REQUIRED WORK:
**a.** Repeat, word for word, the part of the Buzz Anderson article starting with "SANTA CRUZ COUNTY—Author" and going on through "UC Santa Cruz.".
**b.** In the Buzz Anderson article, which years does the novel "Five Hundred Moons" span?

SELECTION:

______

SANTA CRUZ COUNTY—Author Buzz Anderson always dreamed of writing the great American novel.

Born in San Jose and then moving with his family to Capitola, Anderson has remained in Santa Cruz County for most of his life, attending local public schools, Cabrillo College and UC Santa Cruz. 

After studying journalism and literature, he shifted focus, getting into the auto parts business with his brother and then receiving a teaching credential. He published a book of poetry, “A Jar of Water” and continued to write on the side.

All the while, a much bigger story was forming in his head.

“My family was always interested in history,” he said. “I was always walking about Santa Cruz County, wondering if I was stepping in the same footsteps of the original habitants of the area. It was so interesting to me.”

It wasn’t until he retired that Anderson began writing what would become “Five Hundred Moons.” The historical fiction novel, which was released in late 2021, spans the years 1749 to 1793. It includes three storylines: The life of Junípero Serra and the Spanish colonizers that came to Alta, California; the indigenous Ohlone who struggled under the mission system; and a family from Europe who immigrated to the New World. The stories eventually intertwine and become one single narrative.

______

DATASET ROWS:
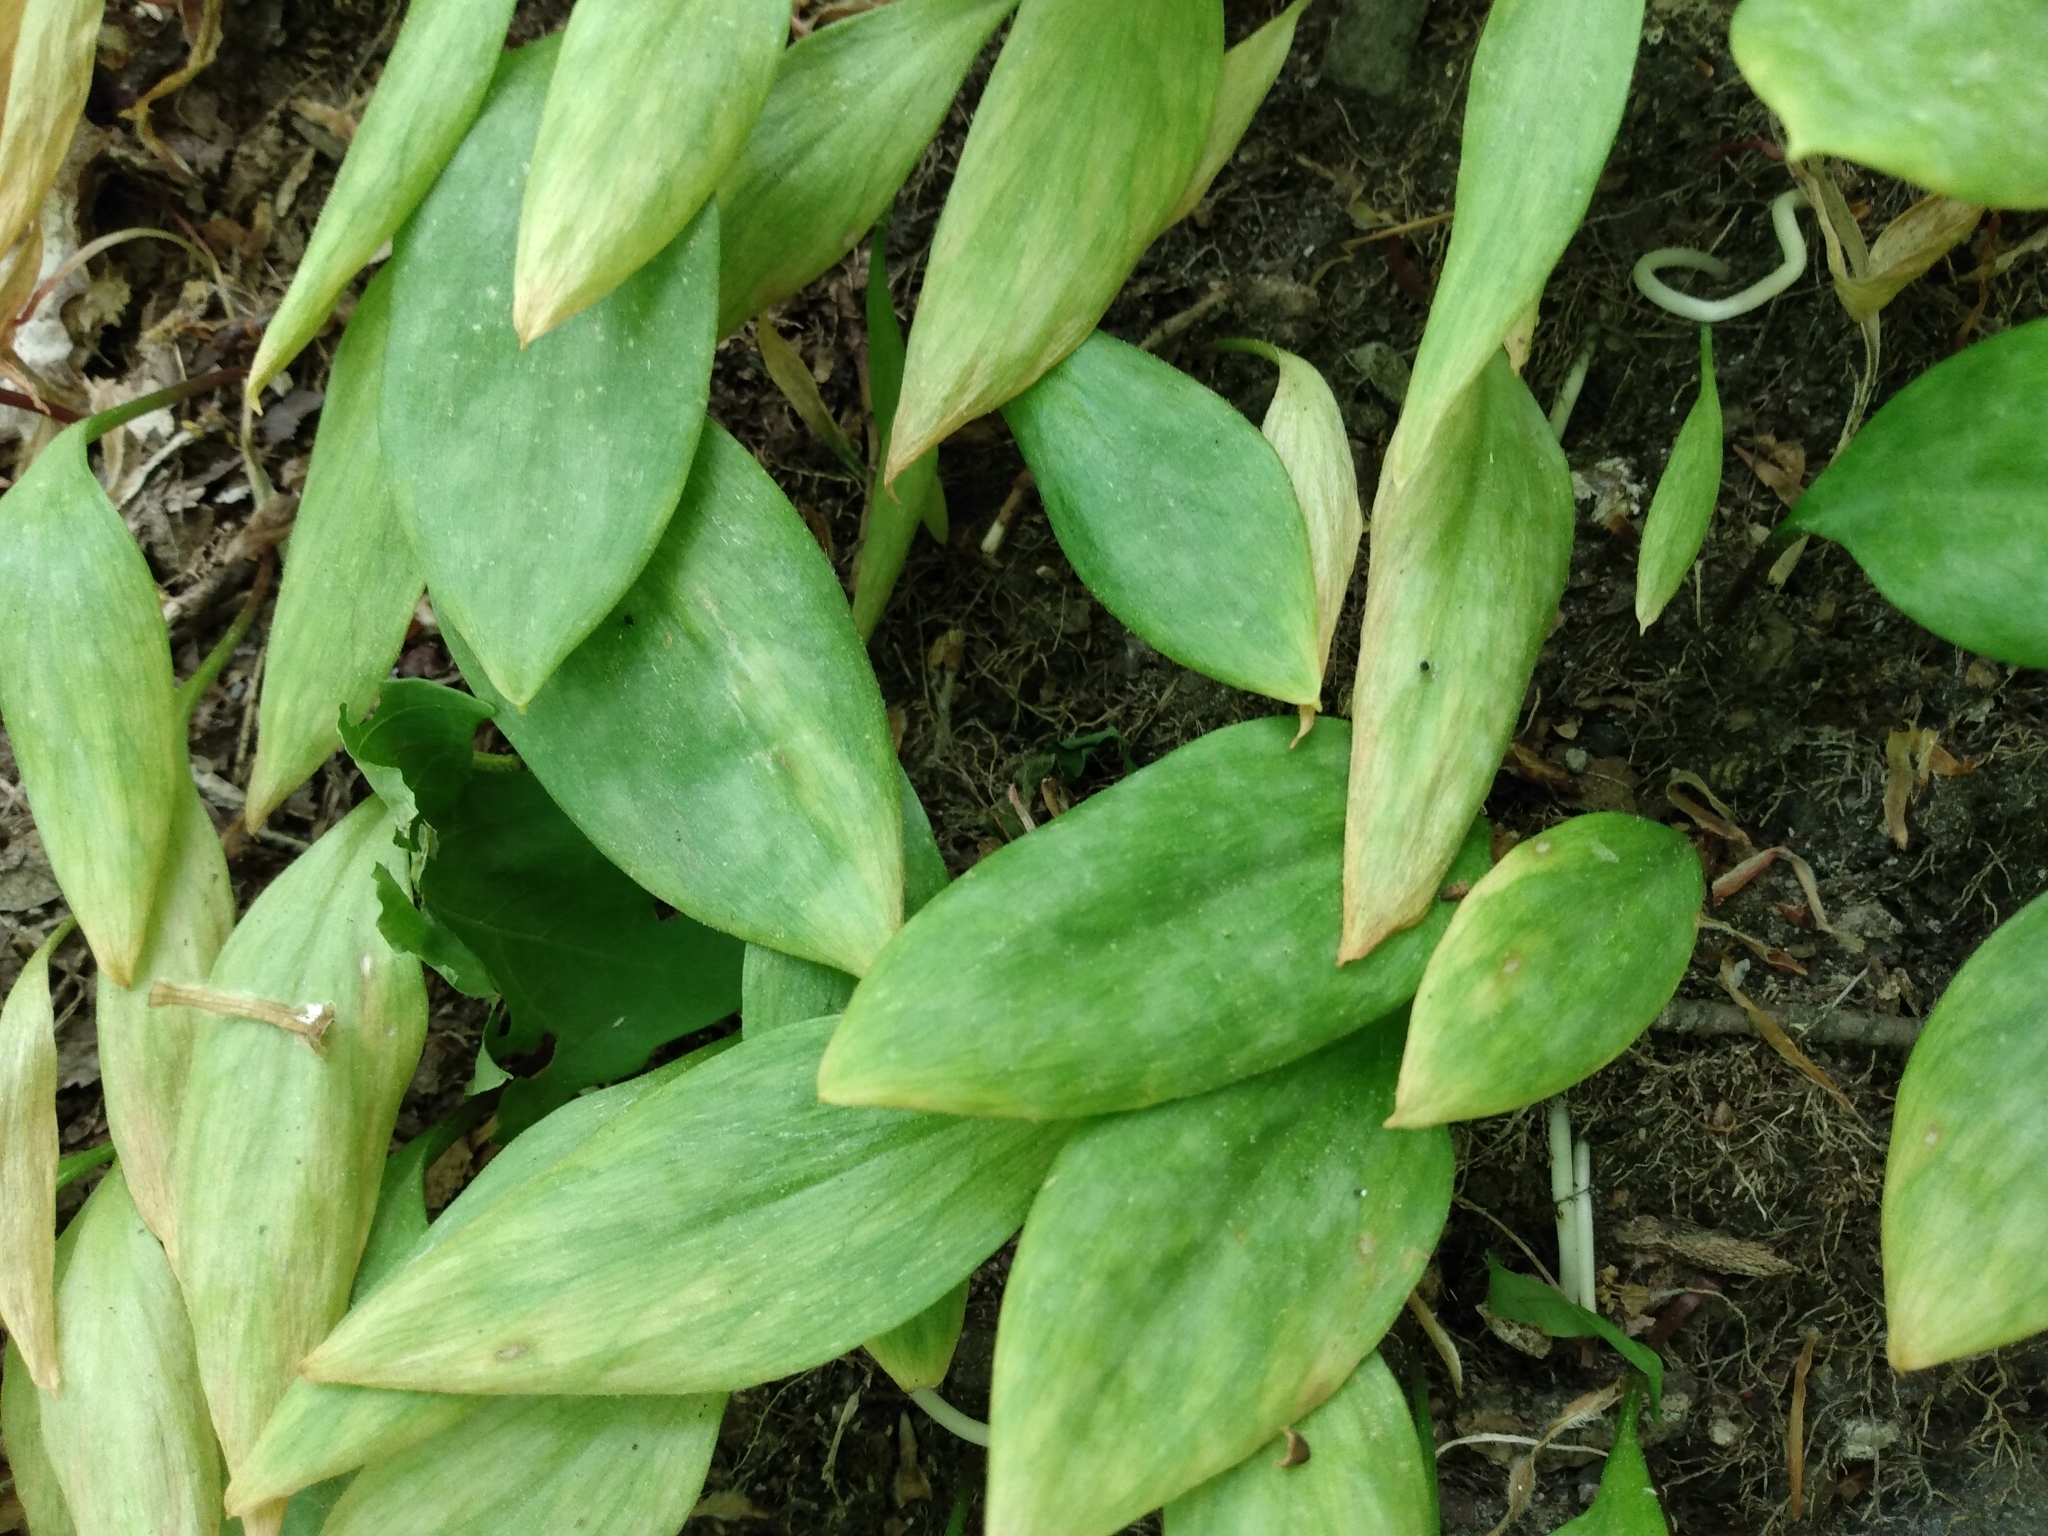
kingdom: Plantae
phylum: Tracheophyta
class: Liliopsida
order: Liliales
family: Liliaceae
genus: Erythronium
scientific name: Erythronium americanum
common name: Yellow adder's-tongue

______

ANSWERS FOR THE TASKS:
**a.**
SANTA CRUZ COUNTY—Author Buzz Anderson always dreamed of writing the great American novel.

Born in San Jose and then moving with his family to Capitola, Anderson has remained in Santa Cruz County for most of his life, attending local public schools, Cabrillo College and UC Santa Cruz.

**b.** It spans 1749 to 1793.